> **Enunciado**:
Transcreva palavra por palavra o trecho do texto sobre a visita ao Museu Berardo que vai de "O que sei é" a "esquadria dos edifícios.".

-------- Excerto do texto --------

Até àquele momento ninguém me tinha feito mal nenhum. Antes pelo contrário, a visita ao Museu Berardo na companhia do rapaz (as mães andavam perdidas nas restantes salas) tinha sido muito proveitosa. Foram várias dezenas de minutos repletos de boas sensações, principalmente quando contemplei o quadro de Mondrian: Tableau. Apesar do quadro conter algumas infrações aos princípios teóricos do artista (a banda preta em cima, à esquerda, não fecha completamente a superfície amarela), o que é certo, é que as linhas pretas em esquadria e as cores primárias: vermelho, amarelo e azul, deixaram-me relaxado e tranquilo. Estava tudo a encaixar na perfeição (a viagem, o estado do tempo ameno, a exposição e a companhia) até chegar à esquina do CCB.

 

O que sei é que não dei importância nenhuma à infração de Mondrian em não ter fechado completamente a superfície amarela, mas fiquei irritado com a falta de esquadria dos edifícios.

-------- Linhas fornecidas --------

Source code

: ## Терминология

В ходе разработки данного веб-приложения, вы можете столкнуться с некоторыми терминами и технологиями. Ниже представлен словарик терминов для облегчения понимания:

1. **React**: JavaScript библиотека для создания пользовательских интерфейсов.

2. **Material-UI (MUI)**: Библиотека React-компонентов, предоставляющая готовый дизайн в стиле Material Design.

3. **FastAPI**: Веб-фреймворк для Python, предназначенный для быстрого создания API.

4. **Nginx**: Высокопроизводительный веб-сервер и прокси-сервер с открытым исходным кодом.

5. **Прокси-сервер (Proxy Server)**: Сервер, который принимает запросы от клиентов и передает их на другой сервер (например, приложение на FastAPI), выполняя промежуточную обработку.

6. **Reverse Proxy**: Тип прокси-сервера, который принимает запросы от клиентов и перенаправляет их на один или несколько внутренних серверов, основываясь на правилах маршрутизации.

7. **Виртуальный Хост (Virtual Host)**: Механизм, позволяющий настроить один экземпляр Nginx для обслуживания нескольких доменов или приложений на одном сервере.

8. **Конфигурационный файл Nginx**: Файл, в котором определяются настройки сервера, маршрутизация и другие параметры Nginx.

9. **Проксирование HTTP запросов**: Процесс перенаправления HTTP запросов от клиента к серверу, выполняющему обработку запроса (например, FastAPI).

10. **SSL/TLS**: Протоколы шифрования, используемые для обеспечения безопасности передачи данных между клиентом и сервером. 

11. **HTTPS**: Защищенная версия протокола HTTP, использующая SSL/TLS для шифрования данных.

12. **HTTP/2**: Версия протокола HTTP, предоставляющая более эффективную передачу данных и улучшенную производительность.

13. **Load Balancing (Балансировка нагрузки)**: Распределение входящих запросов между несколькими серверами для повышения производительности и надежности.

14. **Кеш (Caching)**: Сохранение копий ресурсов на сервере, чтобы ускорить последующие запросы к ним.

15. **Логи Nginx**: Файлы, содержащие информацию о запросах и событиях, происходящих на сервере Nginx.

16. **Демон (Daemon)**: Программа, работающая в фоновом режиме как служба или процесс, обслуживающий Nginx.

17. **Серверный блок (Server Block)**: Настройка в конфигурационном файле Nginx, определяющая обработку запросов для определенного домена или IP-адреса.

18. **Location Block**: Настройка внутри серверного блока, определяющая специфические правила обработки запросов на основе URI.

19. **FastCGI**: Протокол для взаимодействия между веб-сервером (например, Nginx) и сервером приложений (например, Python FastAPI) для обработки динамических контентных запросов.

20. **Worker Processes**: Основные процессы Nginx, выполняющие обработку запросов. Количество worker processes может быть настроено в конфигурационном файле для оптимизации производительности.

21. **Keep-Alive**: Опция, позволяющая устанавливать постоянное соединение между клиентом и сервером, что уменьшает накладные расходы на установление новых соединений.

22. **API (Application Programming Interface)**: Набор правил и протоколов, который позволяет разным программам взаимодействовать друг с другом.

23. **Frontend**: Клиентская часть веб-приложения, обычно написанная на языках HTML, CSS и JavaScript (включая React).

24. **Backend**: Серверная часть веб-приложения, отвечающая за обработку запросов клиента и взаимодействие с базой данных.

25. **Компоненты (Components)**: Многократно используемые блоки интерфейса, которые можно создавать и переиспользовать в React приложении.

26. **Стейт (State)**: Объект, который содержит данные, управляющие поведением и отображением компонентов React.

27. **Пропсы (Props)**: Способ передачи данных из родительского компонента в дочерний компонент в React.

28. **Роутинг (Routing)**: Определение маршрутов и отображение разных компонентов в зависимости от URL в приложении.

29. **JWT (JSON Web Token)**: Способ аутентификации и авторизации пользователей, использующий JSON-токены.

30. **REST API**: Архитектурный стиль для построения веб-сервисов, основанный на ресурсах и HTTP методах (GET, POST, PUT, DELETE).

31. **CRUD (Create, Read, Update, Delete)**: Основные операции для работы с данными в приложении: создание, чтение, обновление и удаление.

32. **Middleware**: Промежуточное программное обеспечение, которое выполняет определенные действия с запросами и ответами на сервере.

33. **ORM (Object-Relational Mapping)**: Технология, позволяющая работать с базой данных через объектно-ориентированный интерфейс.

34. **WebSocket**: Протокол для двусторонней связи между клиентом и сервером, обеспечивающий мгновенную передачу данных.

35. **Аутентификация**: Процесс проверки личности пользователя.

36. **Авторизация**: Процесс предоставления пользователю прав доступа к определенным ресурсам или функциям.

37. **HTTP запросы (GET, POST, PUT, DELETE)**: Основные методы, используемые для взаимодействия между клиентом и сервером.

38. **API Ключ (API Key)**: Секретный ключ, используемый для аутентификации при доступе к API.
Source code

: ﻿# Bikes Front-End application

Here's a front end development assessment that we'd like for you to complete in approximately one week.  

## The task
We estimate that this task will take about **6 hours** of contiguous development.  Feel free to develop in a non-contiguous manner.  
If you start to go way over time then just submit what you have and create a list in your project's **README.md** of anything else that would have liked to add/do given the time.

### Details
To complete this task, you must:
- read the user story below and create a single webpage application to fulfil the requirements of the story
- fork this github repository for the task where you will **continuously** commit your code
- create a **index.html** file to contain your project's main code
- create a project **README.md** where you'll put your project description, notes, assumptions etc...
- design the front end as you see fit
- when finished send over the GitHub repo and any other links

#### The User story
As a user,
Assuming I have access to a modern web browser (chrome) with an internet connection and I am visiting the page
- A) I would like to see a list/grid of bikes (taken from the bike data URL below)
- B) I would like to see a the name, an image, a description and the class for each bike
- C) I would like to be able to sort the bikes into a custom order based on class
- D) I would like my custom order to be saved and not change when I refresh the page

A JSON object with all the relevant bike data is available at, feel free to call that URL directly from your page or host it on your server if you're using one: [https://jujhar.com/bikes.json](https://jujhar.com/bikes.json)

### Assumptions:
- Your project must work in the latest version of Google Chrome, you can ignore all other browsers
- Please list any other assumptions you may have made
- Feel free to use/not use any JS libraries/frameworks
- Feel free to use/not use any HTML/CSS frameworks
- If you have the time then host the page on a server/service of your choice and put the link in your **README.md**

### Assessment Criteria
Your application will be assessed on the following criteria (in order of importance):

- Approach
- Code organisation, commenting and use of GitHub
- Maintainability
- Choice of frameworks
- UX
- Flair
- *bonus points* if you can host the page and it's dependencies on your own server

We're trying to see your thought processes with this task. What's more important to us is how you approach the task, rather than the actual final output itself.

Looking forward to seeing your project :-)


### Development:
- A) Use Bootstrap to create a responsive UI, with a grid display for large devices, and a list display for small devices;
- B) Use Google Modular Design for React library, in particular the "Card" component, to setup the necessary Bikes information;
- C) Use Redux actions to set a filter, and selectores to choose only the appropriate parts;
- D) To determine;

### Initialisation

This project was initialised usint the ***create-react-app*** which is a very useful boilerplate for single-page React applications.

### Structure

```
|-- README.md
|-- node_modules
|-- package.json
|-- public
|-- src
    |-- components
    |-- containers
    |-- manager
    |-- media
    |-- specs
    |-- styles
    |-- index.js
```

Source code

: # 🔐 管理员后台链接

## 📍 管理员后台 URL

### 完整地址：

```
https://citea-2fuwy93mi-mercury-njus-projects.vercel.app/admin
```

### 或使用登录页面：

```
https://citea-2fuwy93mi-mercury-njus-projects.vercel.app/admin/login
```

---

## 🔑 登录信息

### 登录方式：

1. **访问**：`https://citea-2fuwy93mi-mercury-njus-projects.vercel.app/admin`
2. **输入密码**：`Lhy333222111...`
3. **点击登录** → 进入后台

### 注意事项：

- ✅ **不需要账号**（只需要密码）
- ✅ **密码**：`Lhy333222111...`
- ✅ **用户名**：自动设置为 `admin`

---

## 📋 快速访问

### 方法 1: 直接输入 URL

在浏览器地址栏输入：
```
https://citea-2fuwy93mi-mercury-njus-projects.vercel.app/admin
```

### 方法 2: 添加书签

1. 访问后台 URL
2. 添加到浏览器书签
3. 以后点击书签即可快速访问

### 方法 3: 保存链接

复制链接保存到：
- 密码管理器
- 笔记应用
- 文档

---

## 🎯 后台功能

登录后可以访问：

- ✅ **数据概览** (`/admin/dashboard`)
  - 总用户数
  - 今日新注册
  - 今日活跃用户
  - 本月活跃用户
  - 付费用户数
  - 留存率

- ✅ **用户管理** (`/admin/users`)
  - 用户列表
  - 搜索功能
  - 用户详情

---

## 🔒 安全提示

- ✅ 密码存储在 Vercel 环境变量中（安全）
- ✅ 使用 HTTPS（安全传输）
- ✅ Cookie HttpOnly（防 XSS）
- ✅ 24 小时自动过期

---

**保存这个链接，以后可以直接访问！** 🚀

--------

> **Resposta escrita**:
O que sei é que não dei importância nenhuma à infração de Mondrian em não ter fechado completamente a superfície amarela, mas fiquei irritado com a falta de esquadria dos edifícios.